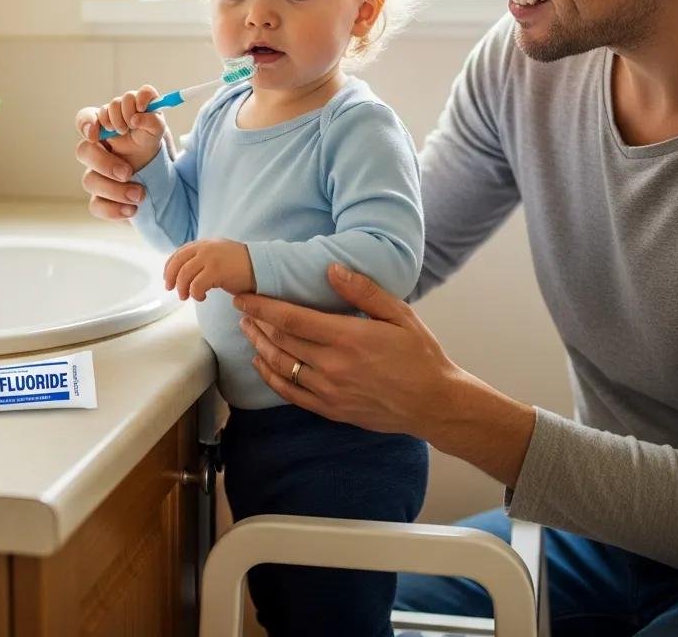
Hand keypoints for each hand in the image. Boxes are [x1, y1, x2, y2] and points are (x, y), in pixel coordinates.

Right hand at [74, 93, 174, 222]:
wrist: (164, 180)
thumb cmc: (153, 147)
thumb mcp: (158, 129)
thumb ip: (152, 115)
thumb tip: (141, 114)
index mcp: (107, 128)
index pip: (86, 118)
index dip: (87, 123)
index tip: (101, 131)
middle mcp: (98, 151)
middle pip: (83, 150)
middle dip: (104, 161)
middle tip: (128, 171)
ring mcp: (97, 175)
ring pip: (89, 180)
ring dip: (115, 188)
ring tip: (141, 194)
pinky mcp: (101, 199)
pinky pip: (96, 206)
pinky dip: (115, 209)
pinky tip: (133, 208)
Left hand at [164, 239, 254, 299]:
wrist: (261, 266)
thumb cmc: (240, 265)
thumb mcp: (218, 255)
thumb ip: (202, 258)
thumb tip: (184, 271)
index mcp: (204, 243)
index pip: (179, 253)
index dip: (170, 267)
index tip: (167, 279)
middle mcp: (205, 247)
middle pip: (177, 263)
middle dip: (171, 278)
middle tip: (172, 290)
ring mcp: (210, 258)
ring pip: (184, 275)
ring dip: (182, 289)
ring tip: (187, 297)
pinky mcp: (216, 271)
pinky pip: (196, 285)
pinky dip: (195, 294)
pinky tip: (202, 298)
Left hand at [234, 263, 537, 487]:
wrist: (436, 404)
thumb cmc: (420, 355)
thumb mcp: (400, 315)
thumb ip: (364, 291)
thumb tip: (331, 268)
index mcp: (348, 338)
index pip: (291, 319)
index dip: (262, 306)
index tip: (243, 296)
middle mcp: (333, 366)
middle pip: (280, 341)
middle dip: (256, 322)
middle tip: (241, 307)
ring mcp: (329, 391)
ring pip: (280, 366)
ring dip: (259, 346)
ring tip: (247, 329)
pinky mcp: (330, 410)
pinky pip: (290, 393)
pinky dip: (270, 377)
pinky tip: (261, 362)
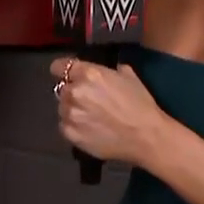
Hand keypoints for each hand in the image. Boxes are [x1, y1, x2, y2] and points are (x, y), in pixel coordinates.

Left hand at [51, 56, 167, 166]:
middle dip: (72, 92)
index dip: (63, 70)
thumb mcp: (129, 77)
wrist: (146, 136)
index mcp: (88, 74)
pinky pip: (64, 126)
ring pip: (62, 107)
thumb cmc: (140, 104)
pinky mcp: (70, 133)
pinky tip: (89, 129)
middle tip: (89, 101)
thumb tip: (106, 70)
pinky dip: (73, 126)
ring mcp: (70, 114)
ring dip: (72, 109)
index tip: (69, 76)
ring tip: (90, 117)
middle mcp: (74, 92)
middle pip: (62, 88)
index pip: (58, 66)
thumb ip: (111, 69)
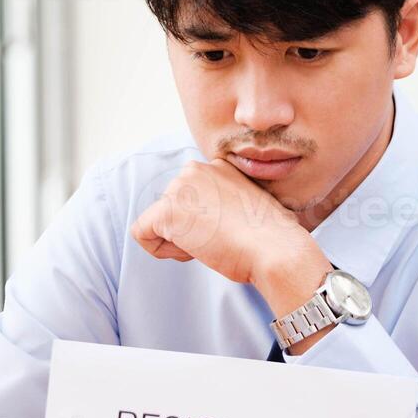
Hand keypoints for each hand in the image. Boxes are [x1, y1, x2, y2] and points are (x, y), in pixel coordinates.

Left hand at [131, 160, 334, 345]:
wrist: (276, 250)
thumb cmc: (272, 238)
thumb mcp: (248, 207)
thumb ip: (224, 204)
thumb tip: (211, 220)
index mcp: (217, 166)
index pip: (191, 198)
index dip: (206, 223)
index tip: (230, 231)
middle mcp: (195, 169)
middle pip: (173, 209)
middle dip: (190, 231)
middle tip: (221, 240)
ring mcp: (179, 188)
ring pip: (158, 223)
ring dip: (180, 242)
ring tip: (212, 244)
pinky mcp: (166, 211)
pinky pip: (141, 234)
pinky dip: (161, 251)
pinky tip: (192, 252)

**Problem requirements:**
Copy the entries above faithfully and omit every image.

**Response area:**
Hand keypoints for each hand in the image. Boxes are [x1, y1, x2, y2] and points are (x, y), in pixel coordinates.

Right hand at [74, 93, 174, 222]:
wrist: (164, 180)
thumb cmc: (153, 147)
thumb mcp: (158, 129)
thumb ip: (152, 115)
thumb tip: (141, 114)
index mcp: (107, 128)
index pip: (86, 118)
index dip: (87, 123)
index tip: (101, 131)
middle mcp: (98, 151)
middle pip: (83, 150)
middle dip: (104, 161)
middle tip: (128, 171)
ring mcp: (97, 175)
ring pip: (89, 180)
ring dip: (115, 188)
ring tip: (141, 194)
pinky mcp: (101, 199)
pinky pip: (96, 206)
pinky dip: (115, 209)
pinky tip: (133, 208)
Left hand at [164, 239, 254, 299]:
wrist: (261, 266)
thumb cmc: (240, 265)
thumb mcp: (218, 255)
thumb ip: (202, 258)
thumb tip: (184, 271)
index mcp: (204, 243)
index pip: (179, 253)
index dip: (170, 267)
index tip: (167, 279)
middle mcp: (205, 247)
middle pip: (177, 263)
middle dip: (171, 278)
middle tip: (172, 290)
ring mcp: (210, 258)
ring pip: (184, 275)
ring dip: (182, 289)
ring tip: (187, 297)
pinky mcp: (216, 271)
pinky pip: (196, 285)
pinky dip: (195, 294)
pinky tip: (202, 298)
Left hand at [234, 263, 537, 487]:
wrist: (436, 404)
thumb cmc: (420, 355)
thumb mcp: (400, 315)
thumb ip: (364, 291)
thumb tip: (331, 268)
index mcp: (348, 338)
index pip: (291, 319)
index dip: (262, 306)
index tip: (243, 296)
middle mcp: (333, 366)
middle pip: (280, 341)
middle dip: (256, 322)
middle tip: (241, 307)
ring mcp: (329, 391)
ring pip: (280, 366)
ring dip: (259, 346)
ring tip: (247, 329)
pinky mcp: (330, 410)
pinky pip: (290, 393)
pinky dip: (270, 377)
pinky tip: (261, 362)
Hand keypoints for each hand in the image. Boxes are [x1, y1, x2, y2] and points are (x, y), in pixel coordinates.

Left hand at [51, 56, 167, 166]:
middle dip: (72, 92)
index dip: (63, 70)
thumb mcp: (129, 77)
wrist: (146, 136)
index mcp: (88, 74)
pinky pip: (64, 126)
ring pip: (62, 107)
thumb cmc: (140, 104)
pinky mcp: (70, 133)
pinky tip: (89, 129)
middle tip: (89, 101)
thumb tip: (106, 70)
pinky dip: (73, 126)
ring mcp: (70, 114)
ring dip: (72, 109)
index tip: (69, 76)
ring tip: (90, 117)
middle mcp: (74, 92)
middle pip: (62, 88)
index pip: (58, 66)
thumb ip: (111, 69)
Hand keypoints for each hand in the image. Boxes are [x1, y1, x2, y2] and points are (x, y), in pixel coordinates.

Left hand at [131, 160, 334, 345]:
wrist: (276, 250)
thumb cmc: (272, 238)
thumb mcp: (248, 207)
thumb ip: (224, 204)
thumb tip: (211, 220)
index mcp: (217, 166)
index pip: (191, 198)
index dip: (206, 223)
index tip: (230, 231)
middle mcp: (195, 169)
middle pip: (173, 209)
middle dip: (190, 231)
middle tip: (221, 240)
ring mcp: (179, 188)
ring pip: (158, 223)
ring dip: (180, 242)
ring tip: (212, 244)
pinky mcp: (166, 211)
pinky pip: (141, 234)
pinky dip: (161, 251)
pinky tip: (192, 252)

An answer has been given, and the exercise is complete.